J’y ai perçu un signe de la nature, me rappelant qu’il ne sert à rien de démarrer trop vite. On risque de s’essouffler. C’est en préservant son énergie au début d’une course qu’on s’assure d’arriver en force au fil d’arrivée. Ce qui est aussi le meilleur conseil de marathon que m’a offert Yves Boisvert. Une leçon de course et une leçon de vie.

À découvrir

PHOTO ROBERT SKINNER, LA PRESSE

L’œuvre sculpturale Trame d’appel au parc Eugène-Dostie, au 500, montée de l’Église, à L’Île-Bizard

Trame d’appel

Au cœur du parc Eugène-Dostie, dans l’île Bizard, la sculpture de Claude Millette Trame d’appel suggère une recherche de l’équilibre par ses trois représentations inclinées de la lettre grecque pi. Réalisée en 1990, l’œuvre de l’artiste natif de Saint-Hyacinthe avait été déplacée en 2012 pour être plus accessible aux citoyens.

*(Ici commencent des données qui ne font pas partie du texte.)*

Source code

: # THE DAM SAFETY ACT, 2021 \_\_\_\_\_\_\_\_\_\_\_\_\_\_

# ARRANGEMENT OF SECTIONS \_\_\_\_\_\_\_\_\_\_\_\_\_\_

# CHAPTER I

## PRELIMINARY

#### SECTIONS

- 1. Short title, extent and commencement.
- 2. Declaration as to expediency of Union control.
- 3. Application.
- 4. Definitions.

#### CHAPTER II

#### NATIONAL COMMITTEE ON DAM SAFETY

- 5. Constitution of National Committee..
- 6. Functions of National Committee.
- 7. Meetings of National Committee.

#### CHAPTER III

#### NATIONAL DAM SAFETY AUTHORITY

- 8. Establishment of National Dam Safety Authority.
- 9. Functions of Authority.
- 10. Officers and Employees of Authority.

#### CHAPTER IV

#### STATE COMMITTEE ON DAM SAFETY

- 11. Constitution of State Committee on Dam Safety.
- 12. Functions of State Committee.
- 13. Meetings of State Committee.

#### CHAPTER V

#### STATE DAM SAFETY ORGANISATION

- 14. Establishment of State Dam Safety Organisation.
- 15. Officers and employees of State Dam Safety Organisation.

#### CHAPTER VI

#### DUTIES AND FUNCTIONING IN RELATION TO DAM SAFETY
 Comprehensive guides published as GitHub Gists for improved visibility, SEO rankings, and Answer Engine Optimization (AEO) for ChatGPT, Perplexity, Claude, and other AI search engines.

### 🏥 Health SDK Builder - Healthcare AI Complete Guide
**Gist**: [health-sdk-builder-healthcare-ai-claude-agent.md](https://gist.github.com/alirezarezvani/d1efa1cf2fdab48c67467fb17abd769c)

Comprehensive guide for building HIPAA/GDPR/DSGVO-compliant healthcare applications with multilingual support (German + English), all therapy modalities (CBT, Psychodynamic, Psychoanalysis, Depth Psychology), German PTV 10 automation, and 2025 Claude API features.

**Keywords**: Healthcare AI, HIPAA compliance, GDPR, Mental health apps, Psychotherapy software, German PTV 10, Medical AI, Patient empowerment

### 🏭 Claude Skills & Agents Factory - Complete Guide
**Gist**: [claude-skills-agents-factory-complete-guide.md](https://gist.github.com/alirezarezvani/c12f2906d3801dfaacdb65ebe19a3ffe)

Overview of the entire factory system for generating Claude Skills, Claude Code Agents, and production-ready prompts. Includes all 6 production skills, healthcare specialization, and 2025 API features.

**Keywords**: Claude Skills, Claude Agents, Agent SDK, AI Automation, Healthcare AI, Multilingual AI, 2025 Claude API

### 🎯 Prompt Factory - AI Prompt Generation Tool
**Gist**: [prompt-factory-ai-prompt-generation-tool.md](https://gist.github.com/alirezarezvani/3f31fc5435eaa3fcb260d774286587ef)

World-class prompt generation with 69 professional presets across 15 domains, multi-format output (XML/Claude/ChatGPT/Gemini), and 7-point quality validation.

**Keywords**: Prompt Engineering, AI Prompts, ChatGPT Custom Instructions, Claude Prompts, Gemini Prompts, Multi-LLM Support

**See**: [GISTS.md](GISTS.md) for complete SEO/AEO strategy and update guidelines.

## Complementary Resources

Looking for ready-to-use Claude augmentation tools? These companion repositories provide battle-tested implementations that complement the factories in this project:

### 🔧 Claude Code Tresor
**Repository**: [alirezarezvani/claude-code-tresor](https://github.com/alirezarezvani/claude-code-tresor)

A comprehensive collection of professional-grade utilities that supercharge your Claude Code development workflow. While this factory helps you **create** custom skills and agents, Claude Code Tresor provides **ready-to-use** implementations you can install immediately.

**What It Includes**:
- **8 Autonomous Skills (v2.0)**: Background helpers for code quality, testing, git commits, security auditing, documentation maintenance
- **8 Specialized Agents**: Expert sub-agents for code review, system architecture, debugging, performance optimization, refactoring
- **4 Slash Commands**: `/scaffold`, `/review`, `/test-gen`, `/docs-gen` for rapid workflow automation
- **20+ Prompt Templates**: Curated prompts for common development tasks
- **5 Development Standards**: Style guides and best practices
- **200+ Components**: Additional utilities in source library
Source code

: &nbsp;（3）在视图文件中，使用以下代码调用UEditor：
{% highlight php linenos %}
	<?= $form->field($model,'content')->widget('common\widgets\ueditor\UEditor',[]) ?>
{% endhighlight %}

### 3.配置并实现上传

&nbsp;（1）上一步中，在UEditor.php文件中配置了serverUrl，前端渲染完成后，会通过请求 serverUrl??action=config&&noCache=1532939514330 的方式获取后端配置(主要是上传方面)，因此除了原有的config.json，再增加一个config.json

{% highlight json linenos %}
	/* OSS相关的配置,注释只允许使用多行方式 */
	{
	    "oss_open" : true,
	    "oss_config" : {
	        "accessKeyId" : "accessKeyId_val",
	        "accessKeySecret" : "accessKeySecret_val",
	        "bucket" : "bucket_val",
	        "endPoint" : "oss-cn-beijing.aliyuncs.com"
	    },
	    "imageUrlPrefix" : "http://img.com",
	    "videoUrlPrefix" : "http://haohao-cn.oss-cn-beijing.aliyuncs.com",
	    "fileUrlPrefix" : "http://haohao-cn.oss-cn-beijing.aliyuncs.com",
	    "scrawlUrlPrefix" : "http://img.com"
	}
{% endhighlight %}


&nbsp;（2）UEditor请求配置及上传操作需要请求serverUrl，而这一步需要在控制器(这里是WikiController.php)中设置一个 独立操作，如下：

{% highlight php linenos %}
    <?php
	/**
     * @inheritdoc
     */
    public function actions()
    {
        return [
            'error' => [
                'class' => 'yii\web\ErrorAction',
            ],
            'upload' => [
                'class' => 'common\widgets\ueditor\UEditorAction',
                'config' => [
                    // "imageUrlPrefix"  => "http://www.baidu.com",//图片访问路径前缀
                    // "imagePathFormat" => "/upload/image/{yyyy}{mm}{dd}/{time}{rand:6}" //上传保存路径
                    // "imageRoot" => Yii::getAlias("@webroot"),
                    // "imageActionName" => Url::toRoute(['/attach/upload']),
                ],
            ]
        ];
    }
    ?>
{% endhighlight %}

Consultez la fiche de l'œuvre

Laila Maalouf, La Presse

Bistro 1843

Sara-Ann Lennox et son mari, le chef Tarik Belmoufid, sont propriétaires du restaurant français de la rue Cherrier. Ils ont restauré une maison ancestrale construite en 1843 (d’où le nom du bistro, où l’on peut apporter son vin). Au menu à l’heure actuelle, des classiques préparés avec un grand souci du détail : saumon en croûte, risotto façon paella ou bœuf Stroganoff.